Girişimin münferit olmadığını iddia eden Haliloğlu, sözlerine şöyle devam etti: “Bizce münferit bir girişim değil. Bu demokratik ülkelerde örneği olmayan bir uygulamadır. Yani bir memur örgütü olarak biz mi hatırlatalım bunun Anayasa'ya aykırı bir girişim olduğunu. Anayasa'mızın teminat altına aldığı iletişim özgürlüğü alanında ciddi kişisel hak ve hürriyetler var. Halkın oyu ile iktidara gelenler yine aynı halkın haber alma özgürlüğünü ortadan kaldırmaya çalışıyor. Halkın haber alma özgürlüğünü gölgede bırakacak böyle bir mantıkla hareket eden anlayışa, hukukun bir gün döneceği ihtimalini aklına getirmesini tavsiye ederiz.”

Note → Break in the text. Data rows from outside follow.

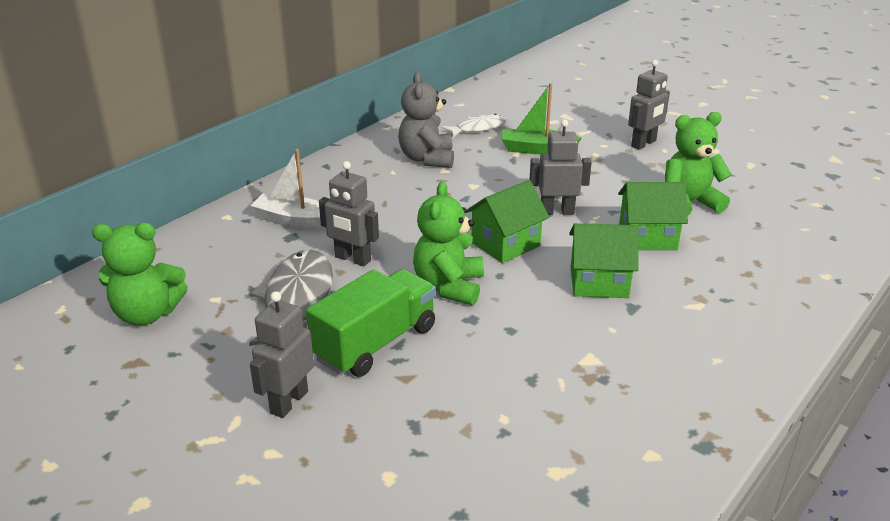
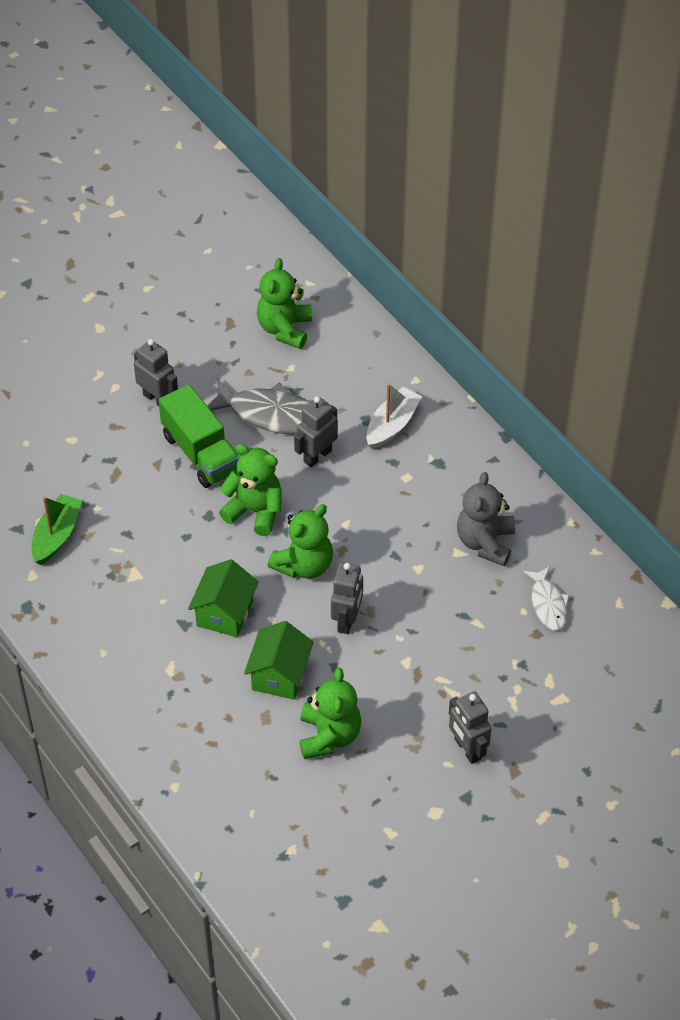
camera: 105 degrees right, 20 degrees up
grey teddy bear [398,72,454,168] -> grey teddy bear turned 90 degrees counterclockwise [457,472,515,566]
green house [466,180,549,263] -> green teddy bear [268,504,333,579]
green boat [501,83,582,155] -> green boat moved to [32,494,82,565]

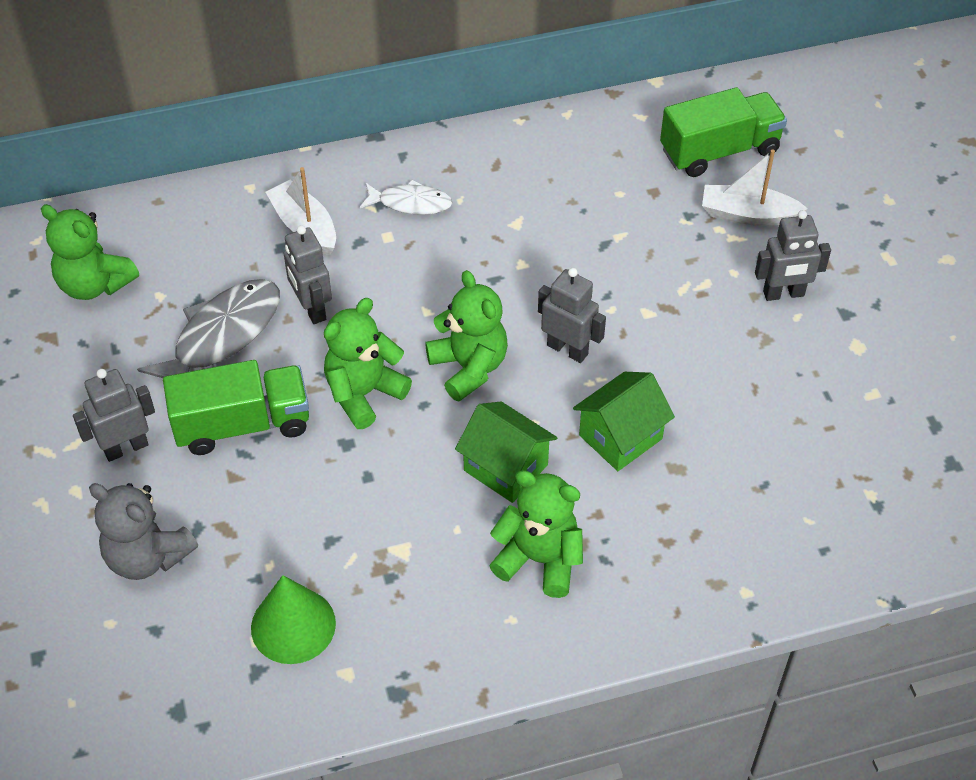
camera: 70 degrees left, 0 degrees up
green boat [32,494,82,565] -> green cone [251,575,336,664]
green house [244,621,314,700] -> green house turned 75 degrees counterclockwise [573,372,675,471]
green teddy bear [300,668,361,759] -> green teddy bear moved to [489,470,583,598]
grey teddy bear [457,472,515,566] -> grey teddy bear moved to [89,483,198,580]
white fish [523,566,569,631] -> white fish moved to [360,180,452,215]
none -> green truck [660,87,787,177]
none -> white boat [702,149,808,226]

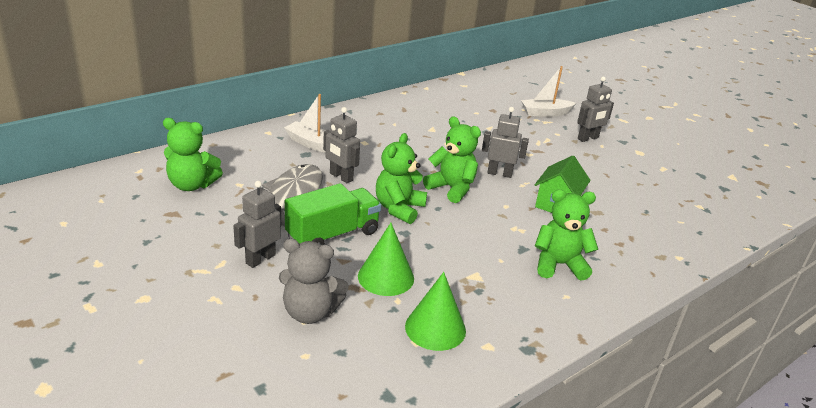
camera: 25 degrees left, 20 degrees down
white fish [360,180,452,215] -> none
green house [455,402,557,503] -> none
green truck [660,87,787,177] -> none
none -> green cone [358,223,414,296]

SEÇİMLERE GÜNLER KALA BU İDDİALAR ÖZGÜR MEDYAYI BASTIRMANIN YANSIMALARIDIR

Haliloğlu, Seçimlerin yapılmasına günler kala ortaya atılan bu iddiaların özgür medyayı iyice bastırmanın yansımaları olduğunu savundu. Haliloğlu, şu ifadeleri kullandı: "Seçim sürecinde gördüğümüz kadarıyla muhalefet partilerinin sesini geniş kitlelere duyuran, yani iktidara muhalif olarak görülen basın organları ve unsurları sınırlı durumda. Ve her birine milyonlarca liralık cezalarla sindirme politikası zaten uygulanıyor. Seçimlerin yapılmasına artık günler kala ortaya atılan bu iddialar özgür medyayı iyice bastırmanın yansımalarıdır. Bunun yanında muhalif siyasileri de susturma girişimidir. Son zamanlarda ciddi daralmalar yaşamış basın özgürlüğüne bir de iktidar güdümünde olmayan hür basının fişini çekilmesi tehlikesi eklendi. Özgürlükler adına çok talihsiz zamanlar yaşıyoruz. Herkesin hakkını arayabilme, sesini duyurabilme adına, kimseye rakip olunmadan her medya unsuruna gerekli özgürlük alanından yana olunmalı. Biz hukuka güveniyoruz, yeter ki hukuk gelsin. Herkesin görüş ve fikirlerine yer bulacağı bir Türkiye’nin hukuk sayesinde tesis edileceğine inancımız tamdır. Ülkemizde Anayasal hakların çiğnenmesi ve hak ihlali ile sonuçlanabilecek diğer uygulamaların geç de olsa hukuktan döneceğini biliyoruz. Seçimlerin serbest bir şekilde yapılmasını, buna halkın haber alma ihtiyacını karşılayan özgür medyanın da destek vermesini görmek demokrasinin gereğidir.”